[Exercise material — start]

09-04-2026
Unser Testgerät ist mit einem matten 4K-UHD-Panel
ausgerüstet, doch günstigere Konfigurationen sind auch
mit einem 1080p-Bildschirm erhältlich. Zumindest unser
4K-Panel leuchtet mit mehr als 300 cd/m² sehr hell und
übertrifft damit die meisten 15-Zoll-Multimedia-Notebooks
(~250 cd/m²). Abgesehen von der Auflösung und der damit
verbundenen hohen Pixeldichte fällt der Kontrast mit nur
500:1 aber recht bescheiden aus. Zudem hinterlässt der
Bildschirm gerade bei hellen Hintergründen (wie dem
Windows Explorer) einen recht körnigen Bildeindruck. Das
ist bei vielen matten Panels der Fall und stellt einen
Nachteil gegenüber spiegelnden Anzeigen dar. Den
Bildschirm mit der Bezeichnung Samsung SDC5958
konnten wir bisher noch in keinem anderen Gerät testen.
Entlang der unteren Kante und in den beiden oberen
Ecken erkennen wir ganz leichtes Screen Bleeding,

[Exercise material — finish]

Try it
Starting at the line with "ausgerüstet, doch günstigere", copy every line up to and including the last one in the entries above.

Result for this exercise
ausgerüstet, doch günstigere Konfigurationen sind auch
mit einem 1080p-Bildschirm erhältlich. Zumindest unser
4K-Panel leuchtet mit mehr als 300 cd/m² sehr hell und
übertrifft damit die meisten 15-Zoll-Multimedia-Notebooks
(~250 cd/m²). Abgesehen von der Auflösung und der damit
verbundenen hohen Pixeldichte fällt der Kontrast mit nur
500:1 aber recht bescheiden aus. Zudem hinterlässt der
Bildschirm gerade bei hellen Hintergründen (wie dem
Windows Explorer) einen recht körnigen Bildeindruck. Das
ist bei vielen matten Panels der Fall und stellt einen
Nachteil gegenüber spiegelnden Anzeigen dar. Den
Bildschirm mit der Bezeichnung Samsung SDC5958
konnten wir bisher noch in keinem anderen Gerät testen.
Entlang der unteren Kante und in den beiden oberen
Ecken erkennen wir ganz leichtes Screen Bleeding,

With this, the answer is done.